Horners Syndrome in Dogs

Horners syndrome is a rare condition that may affect canines, causing lack of control over the facial muscles. The facial muscles are controlled by the sympathetic nerves and when these are affected, the dog may display some unusual symptoms. The condition is treatable if the causes are detected and dealt with.

Causes of Horners Syndrome

Horner’s syndrome is typically caused by an injury affecting the sympathetic nerves.

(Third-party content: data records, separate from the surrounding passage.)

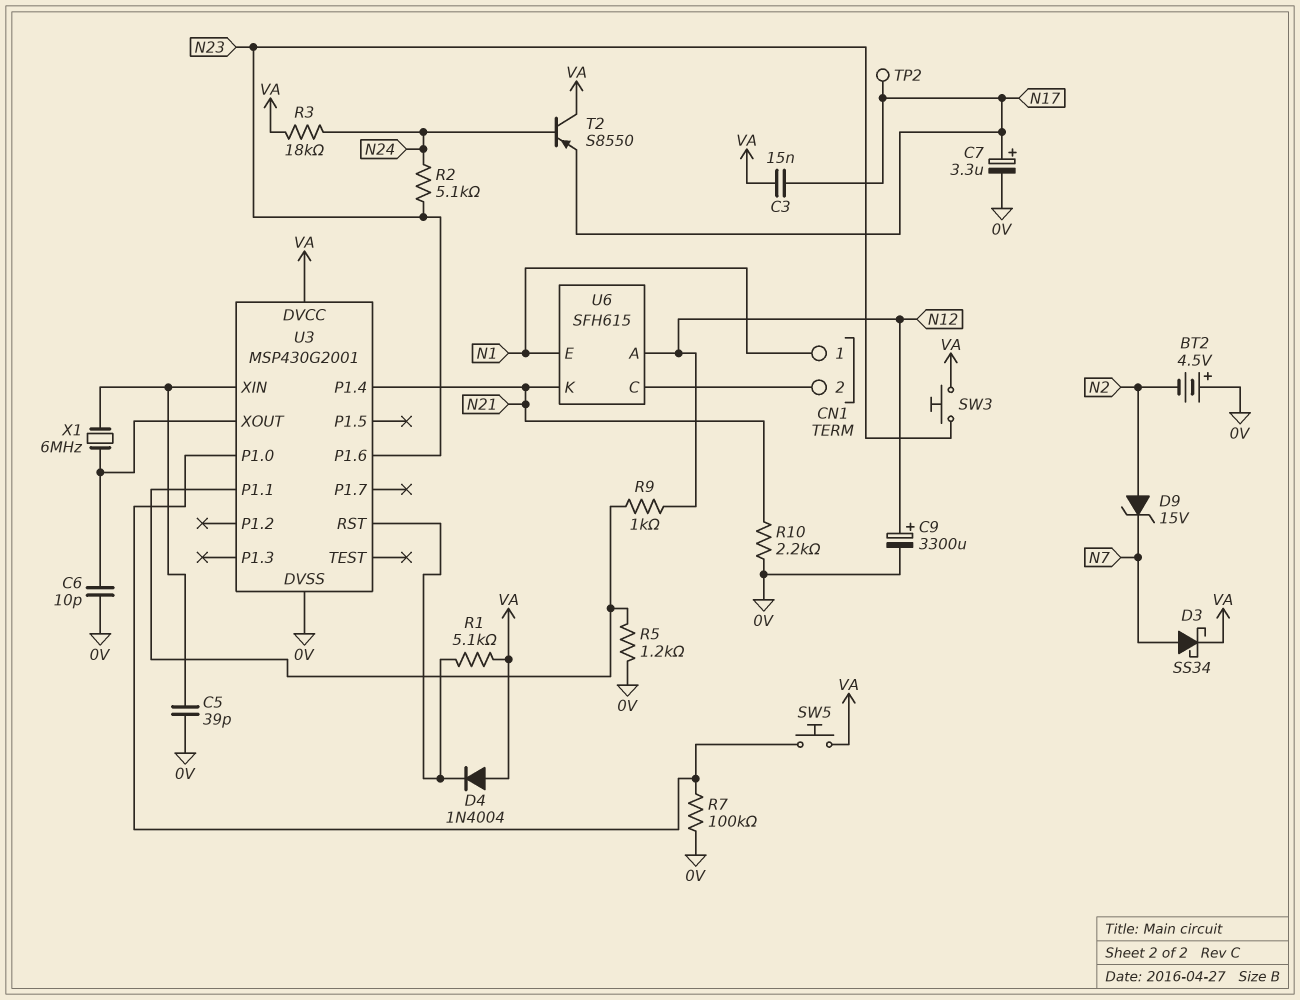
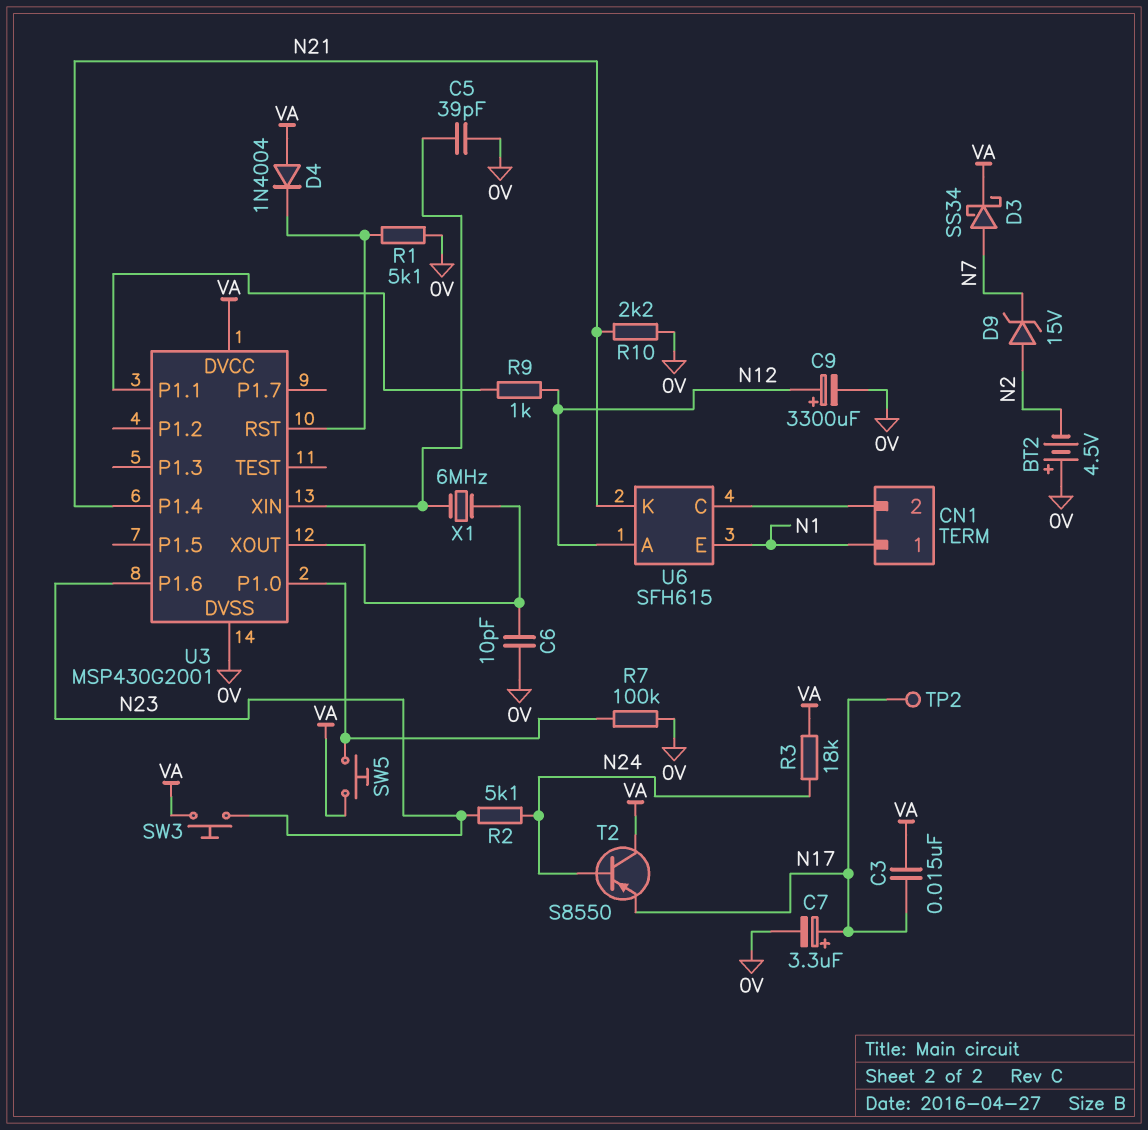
R1: 5.1k (U3/RST, VA) -> 5.1k (0V, U3/RST)
R5: 1.2k (0V, U3/P1.1) -> none

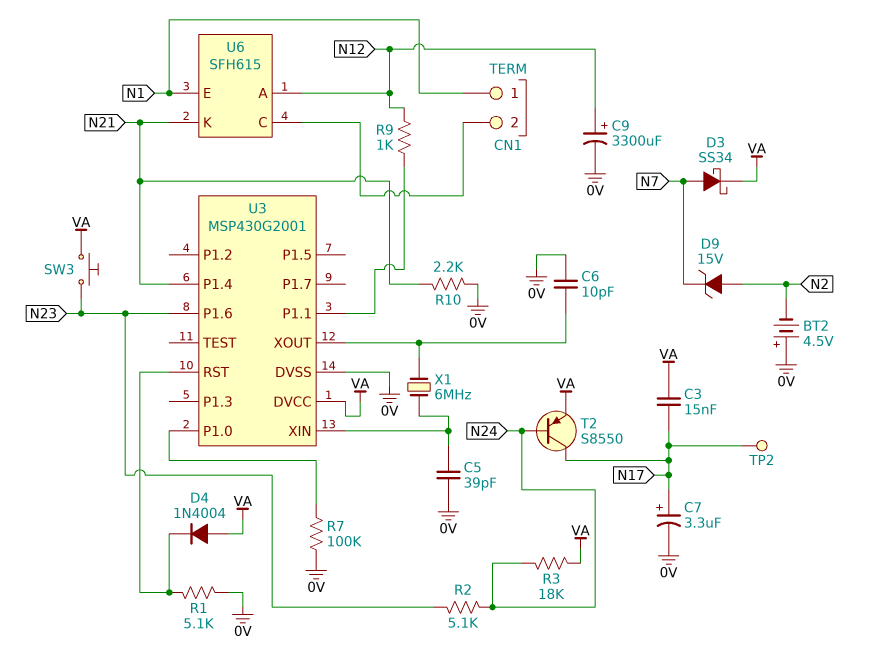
SW5: button (U3/P1.0, VA) -> none
T2: PNP S8550 (B N24, C VA, E N17) -> PNP S8550 (B N24, C N17, E VA)

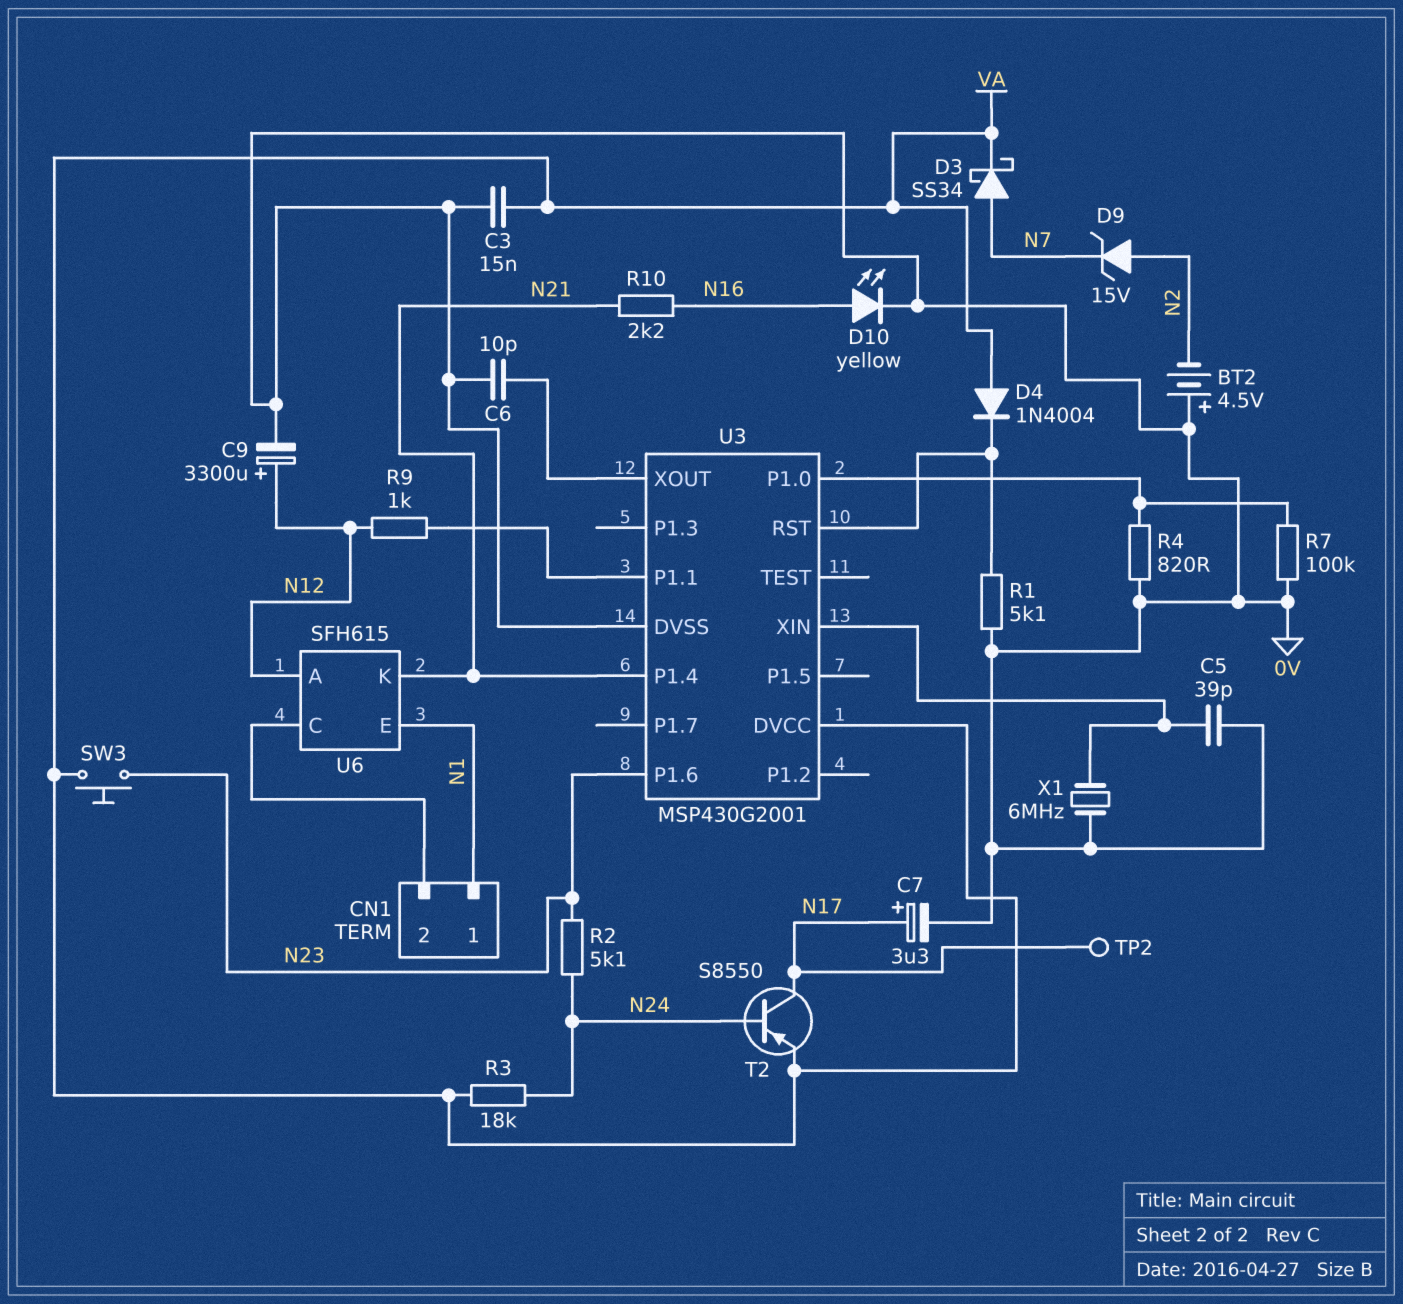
C3: 15nF (N17, VA) -> 15nF (0V, VA)
D10: none -> LED yellow (A N16, K 0V)
R4: none -> 820 (0V, U3/P1.0)
R10: 2.2k (0V, N21) -> 2.2k (N16, N21)
X1: 6MHz (U3/XIN, U3/XOUT) -> 6MHz (0V, U3/XIN)

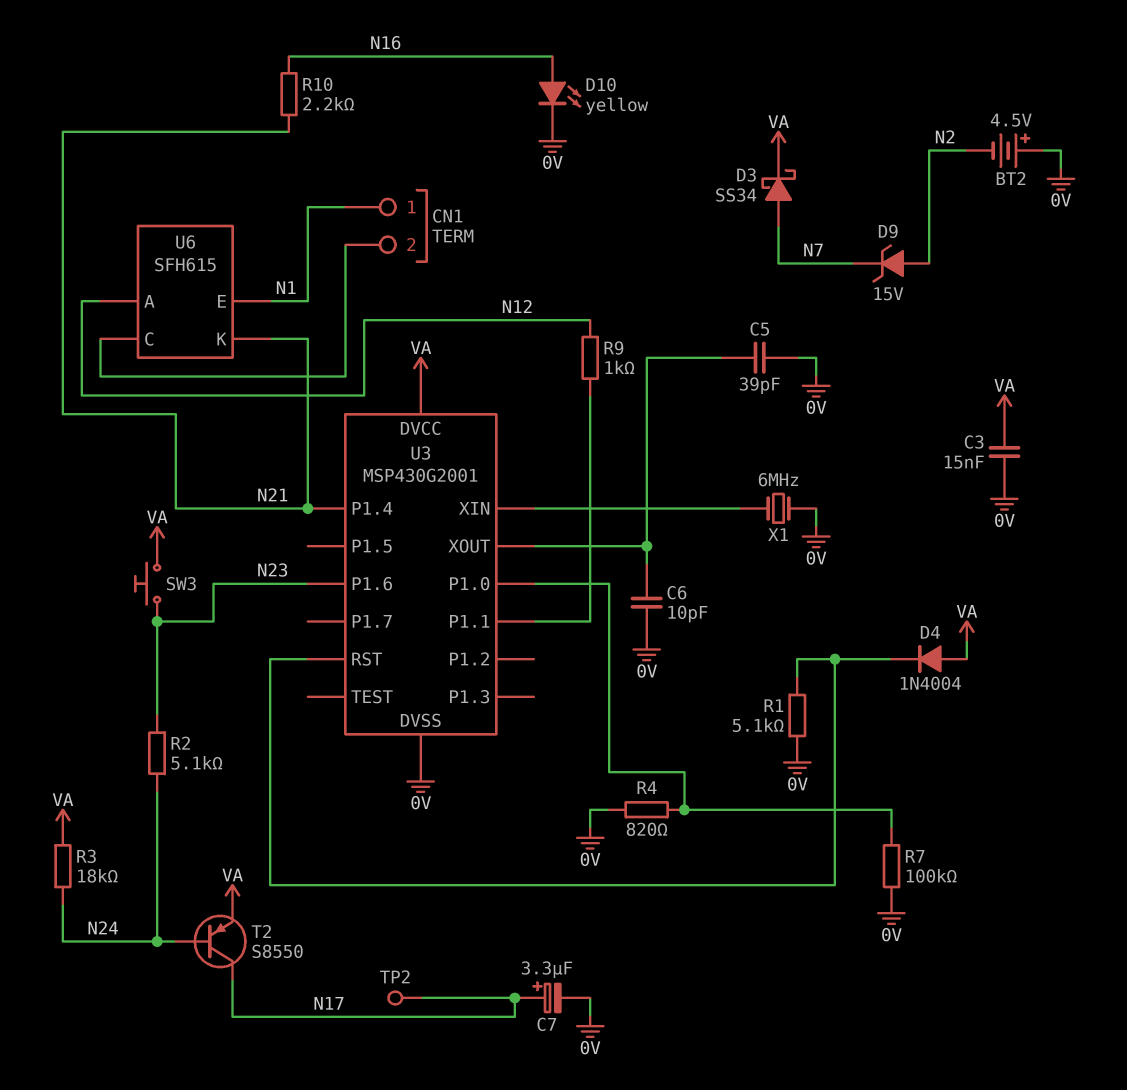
C5: 39pF (0V, U3/XIN) -> 39pF (0V, U3/XOUT)
C9: 3300uF (plus N12, minus 0V) -> none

Other possible causes of this condition include:

  • Traffic accidents that cause injuries to the head or the spinal cord
  • Bites, affecting the head or the spinal cord
  • Ear infections that are in an advanced stage and affect the inner ear
  • Intervertebral disk disease (affecting the vertebrae in the neck area)
  • Eye infections that involve the orbit
  • Brain tumors/ tumors behind the eyes
  • Tumors in the spinal cord area

However, in some cases (up to 50% of all dogs with Horner’s syndrome), the condition is idiopathic (has no known causes). Some dog breeds (i.e. Golden Retrievers) are more prone to the disease.

Symptoms of Horner’s Syndrome

The sympathetic nerves control the facial muscles and the blood vessels and there will be several symptoms present in a pet with Horner’s syndrome:

  • Reduced pupil size (miosis), but only in 1 of the eyes, typically in the side that has been injured
  • Visible third eye lid
  • Drooping of eye lid or even closed eye (only on the affected side)
  • The face will feel warmer, due to the dilatation of the blood vessels

The symptoms may affect only 1 side of the face, which can make it easier to detect the area that may have been injured.

Diagnosis for Horners Syndrome

A dog can be diagnosed with Horner’s syndrome judging by the symptoms displayed. However, some blood tests will also be needed, to establish the possible causes.

The vet will also examine the dog and see if there are any visible injuries that may have caused the symptoms.

X-rays, CAT scans or a MRI may be performed to detect injuries or tumors.

If the vet finds no causes and the dog is not affected by any other condition, he will consider that the dog is affected by Horner’s syndrome and this is most likely idiopathic.

Treatment Options for Horners Syndrome

Dogs that are affected by Horner’s syndrome may be treated if the condition has known causes.

If the dog has a head or spinal cord injury, treatment and surgery will be the solution. Once the dog is cured, the symptoms of Horner’s syndrome will also disappear. If the dog has a tumor, this should be biopsied and if possible, surgically removed. 

Ear infections should be treated immediately with antibiotics.

If the condition is idiopathic, the symptoms will typically go away within 8 weeks and there is no need for treatment. However, the condition may be recurrent.